**REQUEST**
Please retype the records below exactly, leaving out any pictures.

(Change detection outputs)
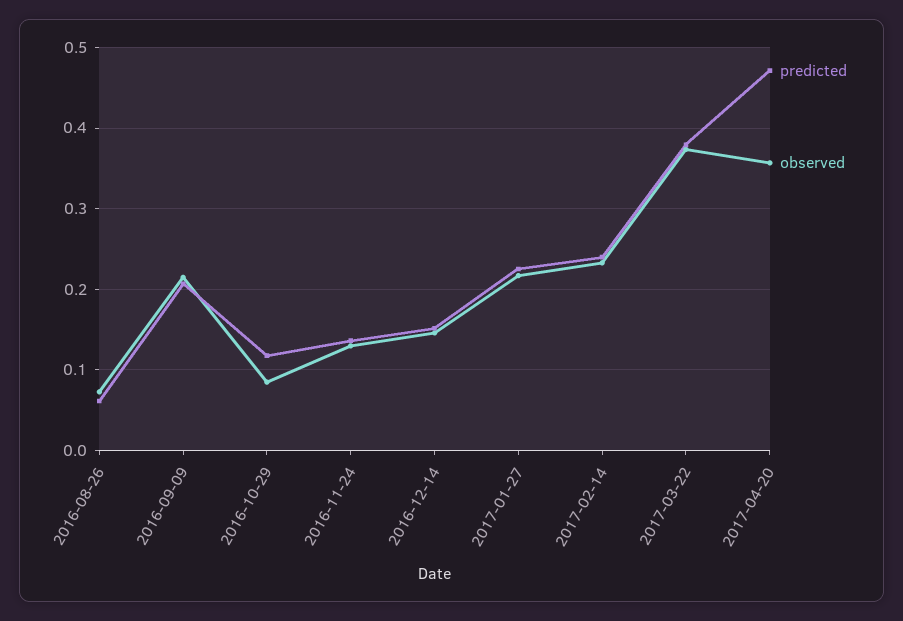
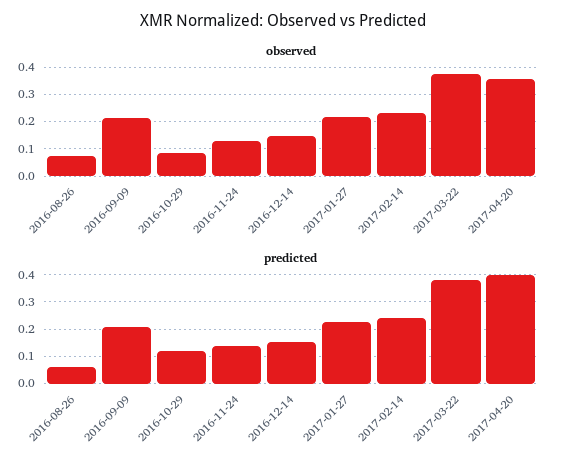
  {
    "predicted": {
      "2016-08-26": 0.06,
      "2016-09-09": 0.21,
      "2016-10-29": 0.12,
      "2016-11-24": 0.14,
      "2016-12-14": 0.15,
      "2017-01-27": 0.23,
      "2017-02-14": 0.24,
      "2017-03-22": 0.38,
-     "2017-04-20": 0.47
+     "2017-04-20": 0.4
    },
    "observed": {
      "2016-08-26": 0.07,
      "2016-09-09": 0.22,
      "2016-10-29": 0.08,
      "2016-11-24": 0.13,
      "2016-12-14": 0.15,
      "2017-01-27": 0.22,
      "2017-02-14": 0.23,
      "2017-03-22": 0.37,
      "2017-04-20": 0.36
    }
  }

**RESPONSE TO THIS TASK**
  {
    "predicted": {
      "2016-08-26": 0.06,
      "2016-09-09": 0.21,
      "2016-10-29": 0.12,
      "2016-11-24": 0.14,
      "2016-12-14": 0.15,
      "2017-01-27": 0.23,
      "2017-02-14": 0.24,
      "2017-03-22": 0.38,
-     "2017-04-20": 0.47
+     "2017-04-20": 0.4
    },
    "observed": {
      "2016-08-26": 0.07,
      "2016-09-09": 0.22,
      "2016-10-29": 0.08,
      "2016-11-24": 0.13,
      "2016-12-14": 0.15,
      "2017-01-27": 0.22,
      "2017-02-14": 0.23,
      "2017-03-22": 0.37,
      "2017-04-20": 0.36
    }
  }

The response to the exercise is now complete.